I just finished reading the NY Times blog by Mark Bittman, “Is Alzheimer’s Type 3 Diabetes?” Mr. Bittman’s blog makes perfect sense to me. The pancreas is our deepest organ. The deepest parts of the pancreas produce and secrete insulin. In diabetes the pancreas is not producing enough insulin or our cells are not using it properly.

In macrobiotics as well as Oriental medicine all organs are seen as having a complementary organ or being part of a system. Problems in one side of this complementary relationship effect the other. For example, the lungs and large intestine. The lungs process gas, the exchange of oxygen and carbon dioxide. The intestines process liquids, the absorption of water and water soluble vitamins (B & C) and then form our bowels for elimination. Problems in one side of the pair signal problems in the other as well. Digestive and lung problems are understood to be closely associated in macrobiotics.

The digestion system and our brain is another complementary system. Our brain processes vibrations, thoughts and memories. In other words, our ability to think, figure things out and remember. The ability of our digestive system to process solid and liquid foods, absorb the nutrients and eliminate the excess regulates our minds ability to process thoughts. The pancreas specifically is associated with our intellect.

The pancreas is harmed by strong animal foods such as meat, poultry, eggs, hard cheese, tuna and shell fish. It is also harmed by refined carbohydrates, simple sugars, especially fructose, soft dairy foods like ice cream and yogurt, tropical fruits especially bananas and iced drinks or cold foods and beverages.

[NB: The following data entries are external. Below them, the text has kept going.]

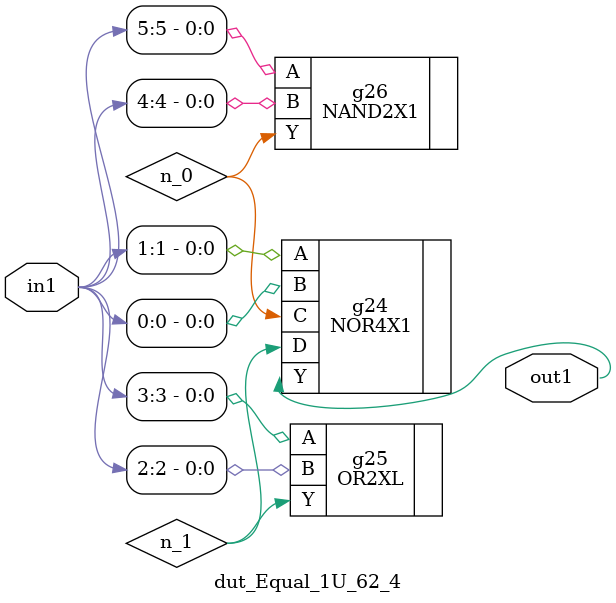
<source format=v>
`timescale 1ps / 1ps


module dut_Equal_1U_62_4(in1, out1);
  input [5:0] in1;
  output out1;
  wire [5:0] in1;
  wire out1;
  wire n_0, n_1;
  NOR4X1 g24(.A (in1[1]), .B (in1[0]), .C (n_0), .D (n_1), .Y (out1));
  OR2XL g25(.A (in1[3]), .B (in1[2]), .Y (n_1));
  NAND2X1 g26(.A (in1[5]), .B (in1[4]), .Y (n_0));
endmodule



</source>
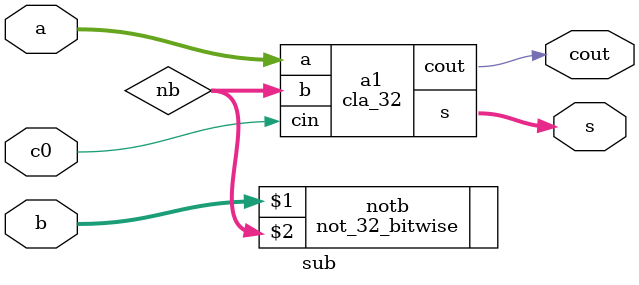
<source format=v>
module cla_32(s, cout, a, b, cin);
    output [31:0] s;
    output cout;
    input [31:0] a, b;
    input cin;
    
    wire c0, carry1, carry2, carry3, temp0, temp1, temp2;

    xnor xnorv(temp0, a[31], b[31]);
    xor xorv(temp1, carry3, s[31]);
    and andv(cout, temp0, temp1);

    cla_8 stg0(s[7:0], c0, a[7:0], b[7:0], cin);
    cla_8 stg1(s[15:8], carry1, a[15:8], b[15:8], c0);
    cla_8 stg2(s[23:16], carry2, a[23:16], b[23:16], carry1);
    cla_8 stg3(s[31:24], carry3, a[31:24], b[31:24], carry2);
endmodule

module sub(s, cout, a, b, c0);
    output [31:0] s;
    output cout;
    input [31:0] a;
    input [31:0] b;
    input c0;

    wire [31:0] nb;

    cla_32 a1(s, cout, a, nb, c0);
    not_32_bitwise notb(b, nb);
    
endmodule
</source>
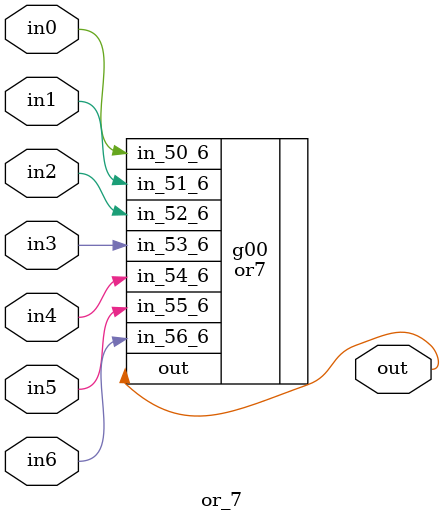
<source format=v>
module or_7 (
    in0, in1, in2, in3, in4, in5, in6, out
);

    input in0, in1, in2, in3, in4, in5, in6;
    output out;

    or7 g00 (.in_50_6(in0), .in_51_6(in1), .in_52_6(in2), .in_53_6(in3), .in_54_6(in4), .in_55_6(in5), .in_56_6(in6), .out(out));

endmodule

</source>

In other words, our modern, fast food diet.

The pancreas processes food into energy for life. It regulates our physical nourishment. Our brain process this nourishment vibrationally to guide our life. Our poor diets and lack of natural activity are destroying our health physically and mentally.

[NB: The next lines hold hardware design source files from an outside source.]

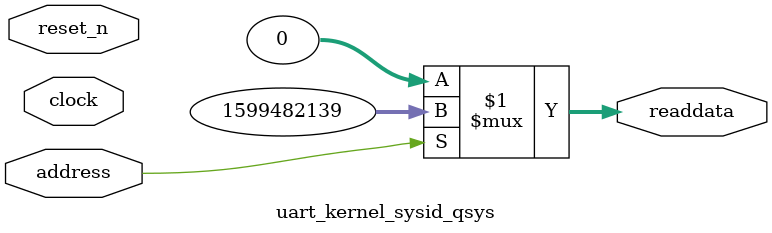
<source format=v>

`timescale 1ns / 1ps
// synthesis translate_on

// turn off superfluous verilog processor warnings 
// altera message_level Level1 
// altera message_off 10034 10035 10036 10037 10230 10240 10030 

module uart_kernel_sysid_qsys (
               // inputs:
                address,
                clock,
                reset_n,

               // outputs:
                readdata
             )
;

  output  [ 31: 0] readdata;
  input            address;
  input            clock;
  input            reset_n;

  wire    [ 31: 0] readdata;
  //control_slave, which is an e_avalon_slave
  assign readdata = address ? 1599482139 : 0;

endmodule




</source>
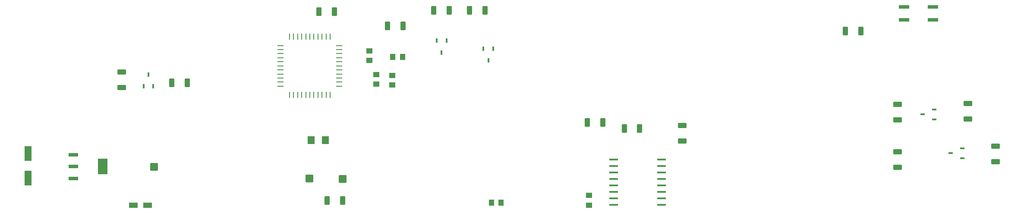
<source format=gbr>
G04 DipTrace 5.1.0.1*
G04 Íèæíÿï.ìàñêà.gbr*
%MOMM*%
G04 #@! TF.FileFunction,Paste,Bot*
G04 #@! TF.Part,Single*
%AMOUTLINE2*
4,1,28,
0.7,0.65345,
0.7,-0.65345,
0.6944,-0.69601,
0.6805,-0.72957,
0.65838,-0.75838,
0.62957,-0.7805,
0.59601,-0.7944,
0.55345,-0.8,
-0.55345,-0.8,
-0.59601,-0.7944,
-0.62957,-0.7805,
-0.65838,-0.75838,
-0.6805,-0.72957,
-0.6944,-0.69601,
-0.7,-0.65345,
-0.7,0.65345,
-0.6944,0.69601,
-0.6805,0.72957,
-0.65838,0.75838,
-0.62957,0.7805,
-0.59601,0.7944,
-0.55345,0.8,
0.55345,0.8,
0.59601,0.7944,
0.62957,0.7805,
0.65838,0.75838,
0.6805,0.72957,
0.6944,0.69601,
0.7,0.65345,
0*%
%AMOUTLINE3*
4,1,28,
-0.5505,0.75,
0.5505,0.75,
0.60213,0.7432,
0.65025,0.72327,
0.69157,0.69157,
0.72327,0.65025,
0.7432,0.60213,
0.75,0.5505,
0.75,-0.5505,
0.7432,-0.60213,
0.72327,-0.65025,
0.69157,-0.69157,
0.65025,-0.72327,
0.60213,-0.7432,
0.5505,-0.75,
-0.5505,-0.75,
-0.60213,-0.7432,
-0.65025,-0.72327,
-0.69157,-0.69157,
-0.72327,-0.65025,
-0.7432,-0.60213,
-0.75,-0.5505,
-0.75,0.5505,
-0.7432,0.60213,
-0.72327,0.65025,
-0.69157,0.69157,
-0.65025,0.72327,
-0.60213,0.7432,
-0.5505,0.75,
0*%
%AMOUTLINE4*
4,1,28,
0.5505,-0.75,
-0.5505,-0.75,
-0.60213,-0.7432,
-0.65025,-0.72327,
-0.69157,-0.69157,
-0.72327,-0.65025,
-0.7432,-0.60213,
-0.75,-0.5505,
-0.75,0.5505,
-0.7432,0.60213,
-0.72327,0.65025,
-0.69157,0.69157,
-0.65025,0.72327,
-0.60213,0.7432,
-0.5505,0.75,
0.5505,0.75,
0.60213,0.7432,
0.65025,0.72327,
0.69157,0.69157,
0.72327,0.65025,
0.7432,0.60213,
0.75,0.5505,
0.75,-0.5505,
0.7432,-0.60213,
0.72327,-0.65025,
0.69157,-0.69157,
0.65025,-0.72327,
0.60213,-0.7432,
0.5505,-0.75,
0*%
%AMOUTLINE7*
4,1,28,
-0.35845,0.835,
0.35845,0.835,
0.4036,0.82906,
0.43957,0.81416,
0.47046,0.79046,
0.49416,0.75957,
0.50906,0.7236,
0.515,0.67845,
0.515,-0.67845,
0.50906,-0.7236,
0.49416,-0.75957,
0.47046,-0.79046,
0.43957,-0.81416,
0.4036,-0.82906,
0.35845,-0.835,
-0.35845,-0.835,
-0.4036,-0.82906,
-0.43957,-0.81416,
-0.47046,-0.79046,
-0.49416,-0.75957,
-0.50906,-0.7236,
-0.515,-0.67845,
-0.515,0.67845,
-0.50906,0.7236,
-0.49416,0.75957,
-0.47046,0.79046,
-0.43957,0.81416,
-0.4036,0.82906,
-0.35845,0.835,
0*%
%AMOUTLINE10*
4,1,28,
0.35845,-0.835,
-0.35845,-0.835,
-0.4036,-0.82906,
-0.43957,-0.81416,
-0.47046,-0.79046,
-0.49416,-0.75957,
-0.50906,-0.7236,
-0.515,-0.67845,
-0.515,0.67845,
-0.50906,0.7236,
-0.49416,0.75957,
-0.47046,0.79046,
-0.43957,0.81416,
-0.4036,0.82906,
-0.35845,0.835,
0.35845,0.835,
0.4036,0.82906,
0.43957,0.81416,
0.47046,0.79046,
0.49416,0.75957,
0.50906,0.7236,
0.515,0.67845,
0.515,-0.67845,
0.50906,-0.7236,
0.49416,-0.75957,
0.47046,-0.79046,
0.43957,-0.81416,
0.4036,-0.82906,
0.35845,-0.835,
0*%
%AMOUTLINE13*
4,1,28,
-0.835,-0.35845,
-0.835,0.35845,
-0.82906,0.4036,
-0.81416,0.43957,
-0.79046,0.47046,
-0.75957,0.49416,
-0.7236,0.50906,
-0.67845,0.515,
0.67845,0.515,
0.7236,0.50906,
0.75957,0.49416,
0.79046,0.47046,
0.81416,0.43957,
0.82906,0.4036,
0.835,0.35845,
0.835,-0.35845,
0.82906,-0.4036,
0.81416,-0.43957,
0.79046,-0.47046,
0.75957,-0.49416,
0.7236,-0.50906,
0.67845,-0.515,
-0.67845,-0.515,
-0.7236,-0.50906,
-0.75957,-0.49416,
-0.79046,-0.47046,
-0.81416,-0.43957,
-0.82906,-0.4036,
-0.835,-0.35845,
0*%
%AMOUTLINE16*
4,1,28,
0.835,0.35845,
0.835,-0.35845,
0.82906,-0.4036,
0.81416,-0.43957,
0.79046,-0.47046,
0.75957,-0.49416,
0.7236,-0.50906,
0.67845,-0.515,
-0.67845,-0.515,
-0.7236,-0.50906,
-0.75957,-0.49416,
-0.79046,-0.47046,
-0.81416,-0.43957,
-0.82906,-0.4036,
-0.835,-0.35845,
-0.835,0.35845,
-0.82906,0.4036,
-0.81416,0.43957,
-0.79046,0.47046,
-0.75957,0.49416,
-0.7236,0.50906,
-0.67845,0.515,
0.67845,0.515,
0.7236,0.50906,
0.75957,0.49416,
0.79046,0.47046,
0.81416,0.43957,
0.82906,0.4036,
0.835,0.35845,
0*%
%ADD67R,0.28267X1.27333*%
%ADD69R,1.27333X0.28267*%
%ADD71R,1.8X0.4*%
%ADD73R,1.95X3.05*%
%ADD75R,1.95X0.75*%
%ADD78R,0.85X0.45*%
%ADD80R,0.45X0.85*%
%ADD91R,2.0X0.8*%
%ADD100R,1.3X1.1*%
%ADD102R,1.1X1.3*%
%ADD104R,1.8X1.0*%
%ADD106R,1.4X2.95*%
%ADD113OUTLINE2*%
%ADD114OUTLINE3*%
%ADD115OUTLINE4*%
%ADD118OUTLINE7*%
%ADD121OUTLINE10*%
%ADD124OUTLINE13*%
%ADD127OUTLINE16*%
%FSLAX35Y35*%
G04*
G71*
G90*
G75*
G01*
G04 BotPaste*
%LPD*%
D106*
X3429037Y2714853D3*
Y2224853D3*
D104*
X5775663Y1698853D3*
X5495663D3*
D102*
X12711483Y1746770D3*
X12521483D3*
D100*
X14440300Y1887053D3*
Y1697053D3*
D102*
X10588547Y4607120D3*
X10778547D3*
D100*
X10580840Y4245803D3*
Y4055803D3*
X10266720Y4263613D3*
Y4073613D3*
X10128860Y4728313D3*
Y4538313D3*
D113*
X9263983Y2969393D3*
X8983983D3*
D114*
X9600233Y2207393D3*
D91*
X20617733Y5334768D3*
Y5588768D3*
X21188733D3*
Y5334768D3*
D115*
X8949357Y2223267D3*
D114*
X5901357Y2445517D3*
D80*
X5889500Y4032123D3*
X5699500D3*
X5794500Y4262123D3*
X11451150Y4925967D3*
X11641150D3*
X11546150Y4695967D3*
X12367160Y4769077D3*
X12557160D3*
X12462160Y4539077D3*
D78*
X21208733Y3572393D3*
Y3382393D3*
X20978733Y3477393D3*
X21764358Y2810393D3*
Y2620393D3*
X21534358Y2715393D3*
D118*
X9600233Y1787350D3*
D121*
X9296233D3*
X9139858Y5493518D3*
D118*
X9443858D3*
X6552380Y4095630D3*
D121*
X6248380D3*
D124*
X5270377Y4314000D3*
D127*
Y4010000D3*
D124*
X16268800Y3261930D3*
D127*
Y2957930D3*
D118*
X14704870Y3318080D3*
D121*
X14400870D3*
D118*
X15431630Y3202040D3*
D121*
X15127630D3*
X10487690Y5219120D3*
D118*
X10791690D3*
D121*
X11393650Y5521470D3*
D118*
X11697650D3*
D121*
X12092150D3*
D118*
X12396150D3*
D127*
X21871608Y3388893D3*
D124*
Y3692893D3*
X20490483Y3677018D3*
D127*
Y3373018D3*
X22411358Y2547518D3*
D124*
Y2851518D3*
D127*
X20490483Y2436393D3*
D124*
Y2740393D3*
D118*
X19769358Y5112518D3*
D121*
X19465358D3*
D75*
X4318037Y2222727D3*
Y2452727D3*
Y2682727D3*
D73*
X4898037Y2452727D3*
D71*
X15862790Y2595680D3*
Y2468680D3*
Y2341680D3*
Y2214680D3*
Y2087680D3*
Y1960680D3*
Y1833680D3*
Y1706680D3*
X14922790D3*
Y1833680D3*
Y1960680D3*
Y2087680D3*
Y2214680D3*
Y2341680D3*
Y2468680D3*
Y2595680D3*
D69*
X8386057Y4511533D3*
X9534123Y4432800D3*
D67*
X9038823Y5006833D3*
X9120123D3*
X9198857D3*
X9280123D3*
X9358857D3*
D69*
X9534123Y4831567D3*
Y4752833D3*
Y4194033D3*
Y4272767D3*
X8386057Y4592833D3*
Y4671567D3*
Y4752833D3*
Y4831567D3*
D67*
X8721323Y5006833D3*
X8800057D3*
X8881357D3*
X8960090D3*
X8561323D3*
X8640057D3*
D69*
X9534123Y4034033D3*
D67*
X9358857Y3858767D3*
D69*
X8386057Y4432800D3*
X9534123Y4354067D3*
Y4112767D3*
D67*
X9280123Y3858767D3*
X9198857D3*
X9120123D3*
X8721323D3*
X8640057D3*
X8561323D3*
D69*
X8386057Y4034033D3*
D67*
X9038823Y3858767D3*
X8960090D3*
X8881357D3*
X8800057D3*
D69*
X8386057Y4112767D3*
Y4194033D3*
Y4272767D3*
Y4354067D3*
X9534123Y4671567D3*
Y4592833D3*
Y4511533D3*
M02*

</source>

Simply speaking, excessive and poor quality animal foods overexcite and eventually exhaust our pancreas. Dairy foods dull our thinking ability and sugar, refined carbohydrates and tropical fruits consumed in colder, temperate climatic regions erase our memories.

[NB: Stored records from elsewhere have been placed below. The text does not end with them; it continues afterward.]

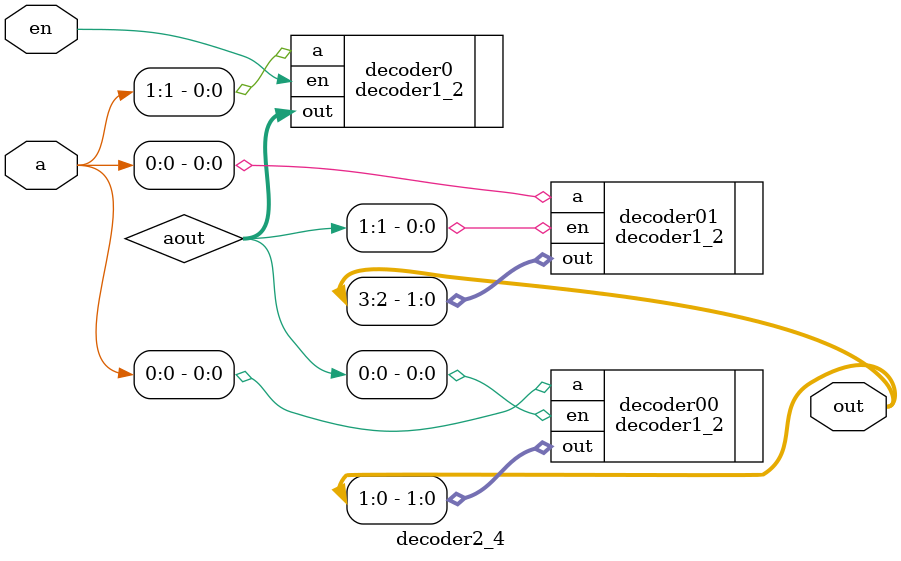
<source format=sv>
`include "./decoder1_2.sv"

`timescale 1ns/1ps
`default_nettype none

module decoder2_4(a, en, out);

input en;
input [1:0] a;
output logic [3:0] out; // the last or logic

// Below is "STRUCTURAL" verilog - explicit hardware

// 1-2 decoders
logic [1:0] aout;
decoder1_2 decoder0( .a(a[1]), .en(en),      .out(aout));
decoder1_2 decoder00(.a(a[0]), .en(aout[0]), .out(out[1:0]));
decoder1_2 decoder01(.a(a[0]), .en(aout[1]), .out(out[3:2]));

endmodule
</source>
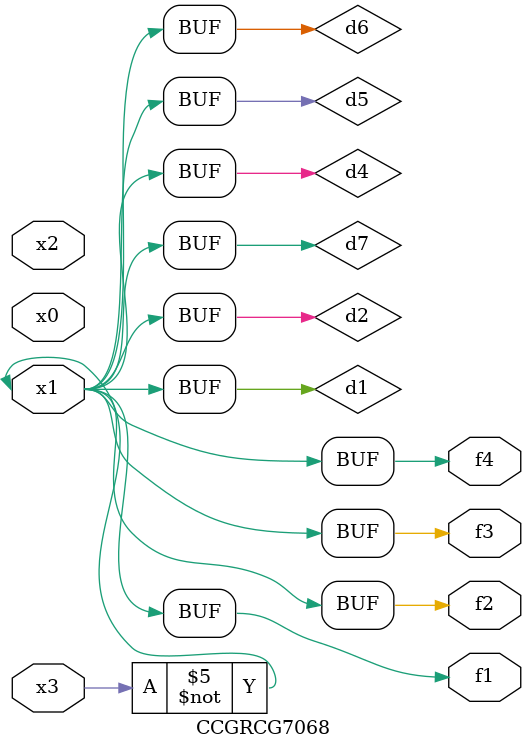
<source format=v>
module CCGRCG7068(
	input x0, x1, x2, x3,
	output f1, f2, f3, f4
);

	wire d1, d2, d3, d4, d5, d6, d7;

	not (d1, x3);
	buf (d2, x1);
	xnor (d3, d1, d2);
	nor (d4, d1);
	buf (d5, d1, d2);
	buf (d6, d4, d5);
	nand (d7, d4);
	assign f1 = d6;
	assign f2 = d7;
	assign f3 = d6;
	assign f4 = d6;
endmodule

</source>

Whether you look at this problem from an eastern or western view the end result is very similar. Our modern diet and lifestyle are destroying us physically and mentally and these two problems cannot be separated.

There is a solution to this problem that I discuss in my book, The Great Life Diet. My approach to health is based on adding, not taking away. Complex carbohydrates found in grains, beans an vegetables regulate our pancreas as well as our thinking ability and memory. Systematically reintroduce whole unrefined grains, beans, vegetable dishes, salads, soups, nuts, seeds and fruits into your diet. Start to get more natural outdoor activity. Then just let nature run its course. Health craves health. Eating more healthy foods helps to cultivate our appetite for more healthy foods. Healthy helps us to want more natural outdoor activity. Sound too easy to be true? Try it for a few weeks and let me know.

2 Comments | Tags: 7 Steps, Adjusting Your Diet, Diabetes, Macrobiotic Diet

Comments:

  1. may hayek says;
    03 Jan 2014 - 13:48

    i want to have a healthy lifestyle but i have to know how to begin….i live in the middle east and i live in a country that produces olive oil …my question is: can i eat everyday with the salad olive oil?

  2. It is always best to have a combination of well cooked, lightly cooked and raw vegetables. It is better to use oil in cooking mainly and raw occasionally.